(Document segment)

The Río Pesquero masks are carved from an assortment of white, gray, and greenish jadeite, some of which is mottled with darker hues of green or brown which make them very appealing to modern eyes. The ancient Mesoamericans, however, would have considered this beautiful mottling to be a flaw, preferring the unblemished stone typical of unquestionably authentic pieces. The masks all appear to the work of a single very talented carver who, in the best tradition of forgery, did not simply copy known works. The masks are well carved and highly polished and some of them feature incised designs, including were-jaguars, supernaturals, and esoteric symbols. To enhance contrast, the lines were selectively and carefully rubbed with ochre or cinnabar. Interestingly, the so-called “Sainsbury mask” was shown in recent conservation work to have had its facial embellishments carved after it had been broken and glued back together. (Leyenaar and Pillsbury 1997, 18-21).
Another problem with these masks is that they show emotion, a feature uncommon in most ancient American art. The presence of drill holes beneath the earlobes and of drilled out irises on several of these masks suggests the possibility of their having been worn and thus being ancient precursors to Colonial masking traditions. Recently, a noted Olmec scholar hypothesized that they were mummy bundle masks. Unfortunately, there is no evidence of these European masking traditions nor of mummy bundles among the ancient Olmec. Still, it shows that there is no theory too far-fetched that it cannot be used to justify a beloved artifact of spurious origin.
Why is so much of this still going on today? Besides the fact that some people want to believe so badly that anything seems plausible to them, there seems to be a serious problem in the museum world. Many museum curators, often highly earnest people, are called upon to work in areas about which they know little or nothing. Also, they are usually under immense pressure — all museum personnel are — to accept things, even obvious fakes, from wealthy donors. These are people who are financially and politically important and thus in a position to “help” the museum in other ways. This is how museums find themselves with 85% or more fakes. There are some U.S. and European museums and a couple of Latin American ones too, where the “Precolumbian” collections are actually nearly 100% “Postcolumbian”.

(End Document segment)

Can you repeat the Río Pesquero masks passage word for word, everything from "Another problem with" down to "of spurious origin."?

(Supplied material)

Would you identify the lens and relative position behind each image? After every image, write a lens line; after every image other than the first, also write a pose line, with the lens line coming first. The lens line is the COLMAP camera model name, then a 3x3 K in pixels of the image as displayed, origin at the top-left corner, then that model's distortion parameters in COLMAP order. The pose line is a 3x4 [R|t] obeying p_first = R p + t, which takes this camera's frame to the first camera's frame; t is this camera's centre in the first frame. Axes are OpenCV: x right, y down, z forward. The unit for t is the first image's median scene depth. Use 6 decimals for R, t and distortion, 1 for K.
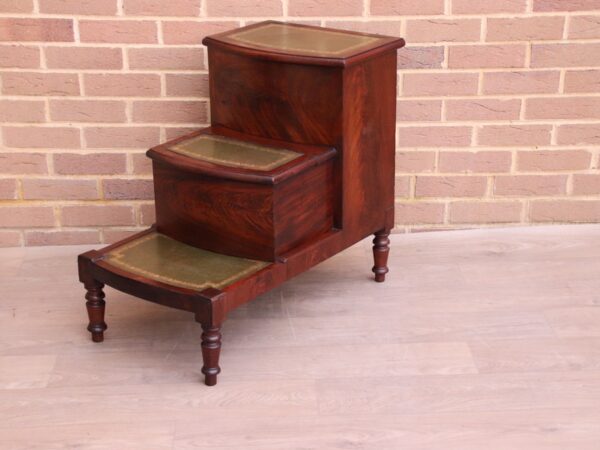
lens RADIAL K [[1140.9, 0, 300.0], [0, 1140.9, 238.2], [0, 0, 1]] dist [0.335061, 0.000000]
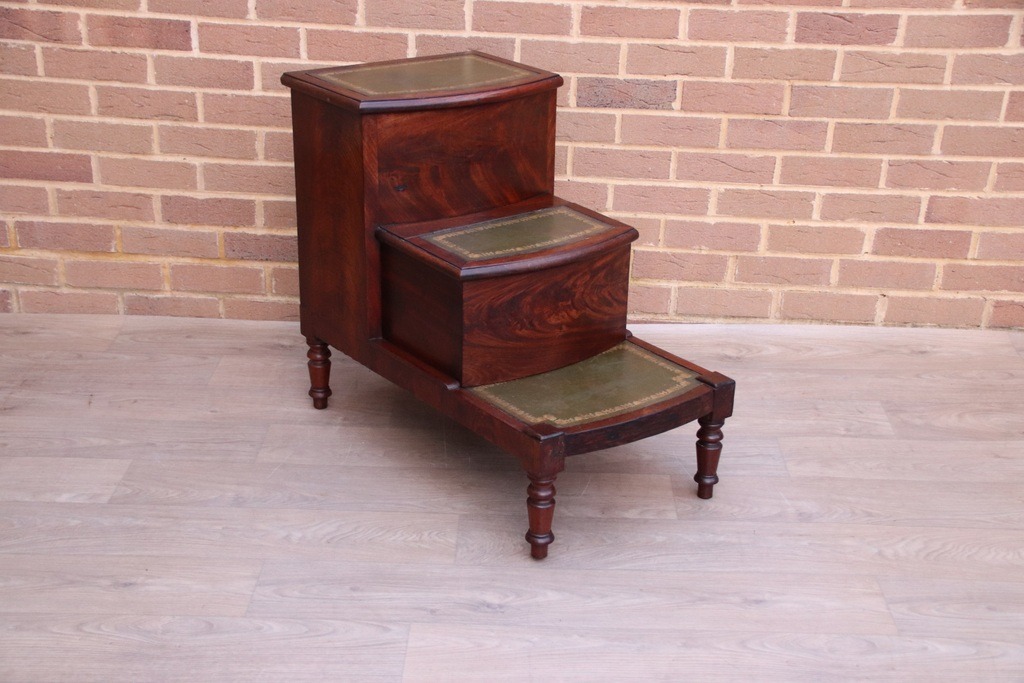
lens RADIAL K [[1409.9, 0, 512.6], [0, 1409.9, 353.1], [0, 0, 1]] dist [0.183604, 0.000000]
pose [[0.997592, 0.057131, -0.039322, 0.063842], [-0.055888, 0.997924, 0.032013, -0.012118], [0.041069, -0.029739, 0.998714, 0.061160]]
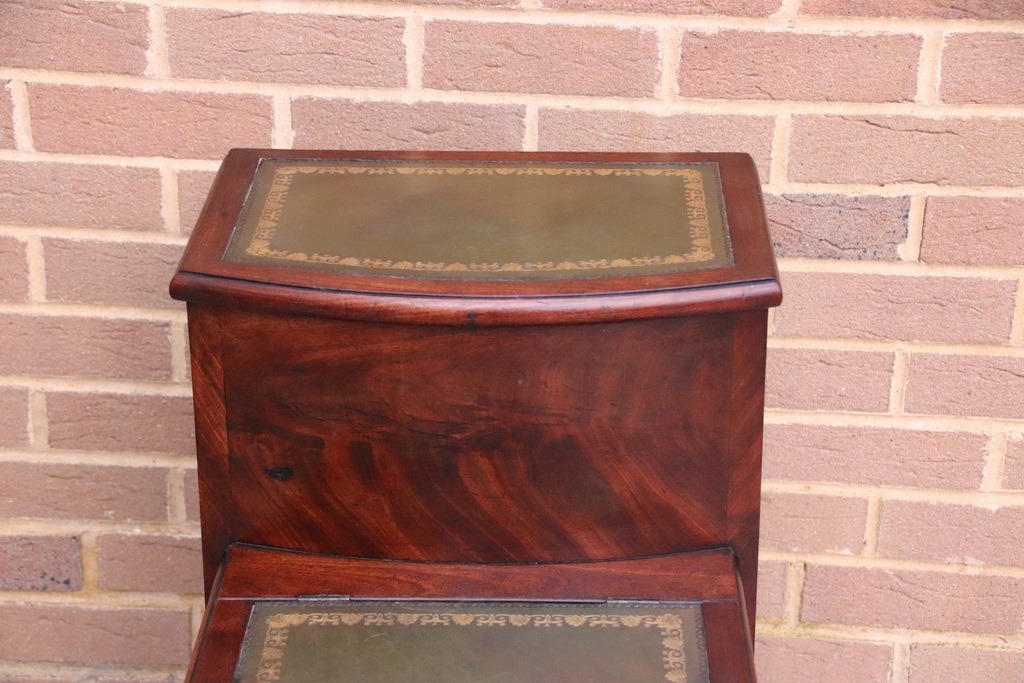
lens RADIAL K [[2212.6, 0, 511.7], [0, 2212.6, 365.4], [0, 0, 1]] dist [0.506636, 0.000000]
pose [[0.996883, 0.052960, -0.058468, 0.053669], [-0.049165, 0.996702, 0.064554, -0.153582], [0.061694, -0.061478, 0.996200, 0.370116]]
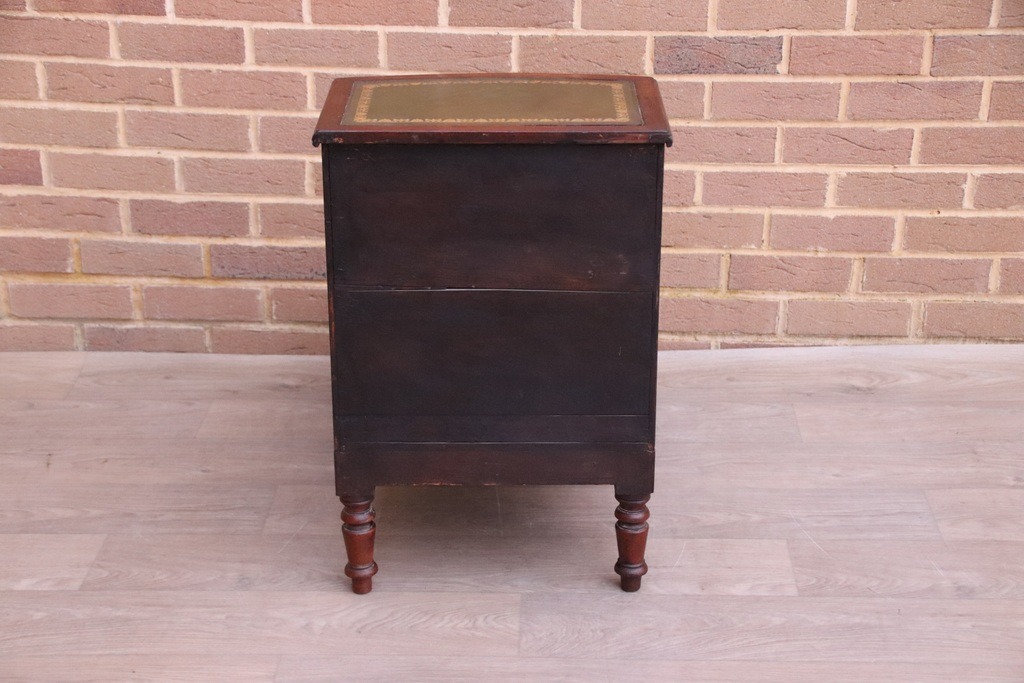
lens RADIAL K [[1864.5, 0, 511.3], [0, 1864.5, 365.9], [0, 0, 1]] dist [0.399980, 0.000000]
pose [[0.997303, 0.034279, -0.064889, 0.054848], [-0.033005, 0.999243, 0.020612, -0.013253], [0.065547, -0.018415, 0.997680, 0.018342]]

(End Supplied material)

• Solution for this task:
Another problem with these masks is that they show emotion, a feature uncommon in most ancient American art. The presence of drill holes beneath the earlobes and of drilled out irises on several of these masks suggests the possibility of their having been worn and thus being ancient precursors to Colonial masking traditions. Recently, a noted Olmec scholar hypothesized that they were mummy bundle masks. Unfortunately, there is no evidence of these European masking traditions nor of mummy bundles among the ancient Olmec. Still, it shows that there is no theory too far-fetched that it cannot be used to justify a beloved artifact of spurious origin.